Still, life is undoubtedly difficult in the large provincial capital. The roads remain mostly empty and eerily quiet; an unnatural state in a city seen as one of China's largest industrial hubs and home to its steel industry.
"The outbreak of the coronavirus has led to the closure of the cinema, stores and other commercial spots, while pharmacies and stores selling food and vegetables have remained open," Adham says.
"The situation is unnatural, particularly in the last few days," he says. "This is not how Wuhan is usually, and its people are not used to having to stop working. What is really happening is a health emergency."
For Adham, the resilience of Wuhan's residents continues to shine through.
"Regardless, Wuhan is still not a ghost town though as it is impossible for life to stop. It has proved to be a city that does not succumb to death or defeat," Adham adds.
A 'war correspondent'
Local media in Lebanon have praised Adham's efforts to show life in Wuhan under a new light.
Some have applauded his courage to stay behind, while others called him a "war correspondent" over his efforts to report from the quarantined city.
Adham says he was approached by some TV channels and news agencies asking him to work for them as a reporter from Wuhan, but he has rejected the offers.
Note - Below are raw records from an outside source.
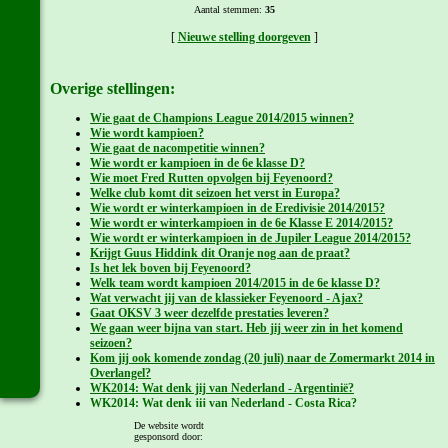
Aantal stemmen:
35
[
Nieuwe stelling doorgeven
]
Overige stellingen:
Wie gaat de Champions League 2014/2015 winnen?
Wie wordt kampioen?
Wie gaat de nacompetitie winnen?
Wie wordt er kampioen in de 6e klasse D?
Wie moet Fred Rutten opvolgen bij Feyenoord?
Welke club komt dit seizoen het verst in Europa?
Wie wordt er winterkampioen in de Eredivisie 2014/2015?
Wie wordt er winterkampioen in de 6e Klasse E 2014/2015?
Wie wordt er winterkampioen in de Jupiler League 2014/2015?
Krijgt Guus Hiddink dit Oranje nog aan de praat?
Is het lek boven bij Feyenoord?
Welk team wordt kampioen 2014/2015 in de 6e klasse D?
Wat verwacht jij van de klassieker Feyenoord - Ajax?
Gaat OKSV 3 weer dezelfde prestaties leveren?
We gaan weer bijna van start. Heb jij weer zin in het komend
seizoen?
Kom jij ook komende zondag (20 juli) naar de Zomermarkt 2014 in
Overlangel?
WK2014: Wat denk jij van Nederland - Argentinië?
WK2014: Wat denk jij van Nederland - Costa Rica?
WK2014: Wat denk jij van Nederland - Mexico?
De website wordt
WK2014: Wat denk jij van Nederland - Chili?
gesponsord door: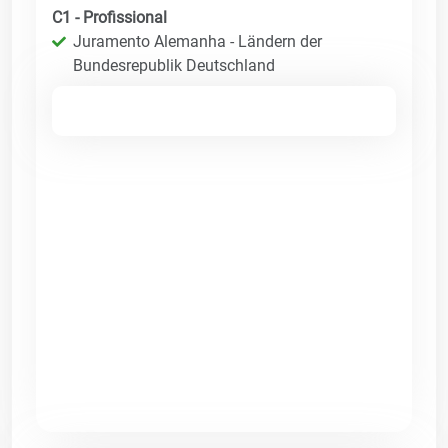
C1 - Profissional
Juramento Alemanha - Ländern der
Bundesrepublik Deutschland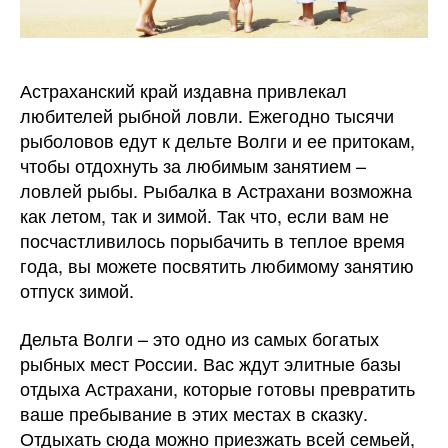
Астраханский край издавна привлекал
любителей рыбной ловли. Ежегодно тысячи
рыболовов едут к дельте Волги и ее притокам,
чтобы отдохнуть за любимым занятием –
ловлей рыбы. Рыбалка в Астрахани возможна
как летом, так и зимой. Так что, если вам не
посчастливилось порыбачить в теплое время
года, вы можете посвятить любимому занятию
отпуск зимой.
Дельта Волги – это одно из самых богатых
рыбных мест России. Вас ждут элитные базы
отдыха Астрахани, которые готовы превратить
ваше пребывание в этих местах в сказку.
Отдыхать сюда можно приезжать всей семьей,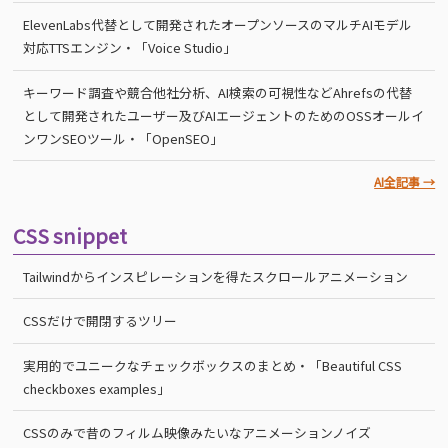
ElevenLabs代替として開発されたオープンソースのマルチAIモデル
対応TTSエンジン・「Voice Studio」
キーワード調査や競合他社分析、AI検索の可視性などAhrefsの代替
として開発されたユーザー及びAIエージェントのためのOSSオールイ
ンワンSEOツール・「OpenSEO」
AI全記事 →
CSS snippet
Tailwindからインスピレーションを得たスクロールアニメーション
CSSだけで開閉するツリー
実用的でユニークなチェックボックスのまとめ・「Beautiful CSS
checkboxes examples」
CSSのみで昔のフィルム映像みたいなアニメーションノイズ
"I want to be free of any restrictions on how I record my videos and what I report on," he told The New Arab. "I want to be free in showing the full picture and speaking to people who reach out to me.
"I did not stay here for a work opportunity," he adds, "I stayed solidarity with this city and its survival and I want to be able to show the world the reality of what is happening in Wuhan."
If the situation becomes more dangerous, however, Adham will then consider leaving.
Yet, the choice between staying in Wuhan and returning home to Lebanon may not simply be a choice between staying in a dangerous place in lieu of one that is safer.
For Adham, China's efforts to counter the virus are far more effective than any protective measures that would be put in place by Lebanon's increasingly ineffectual government - if the virus were to spread there.
The student says that the rampant pollution in Lebanon makes life there just as precarious.
"My hometown of Barja in the Chouf district just southeast of Beirut is not any better off.
I have lost a number of relatives and friends to cancer resulting from the intense pollution surrounding us there."
For now, he will remain put in Wuhan, where he takes preventative measures to keep from contracting the virus.
"We receive daily reminders of the instructions that we need to abide by," he said. "These are to refrain from going out, and if we do go out, to ensure we are wearing a face mask.
"When returning from outside, we are advised to wash our hands thoroughly and to drink plenty of fluids at home."
Adham says he drinks ginger tea with lemon juice, and, of course, a cup of yansoon (anise) tea daily.
"It seems that the Lebanese are destined to live in dangerous places," he says.
Sarah Khalil is a journalist with The New Arab.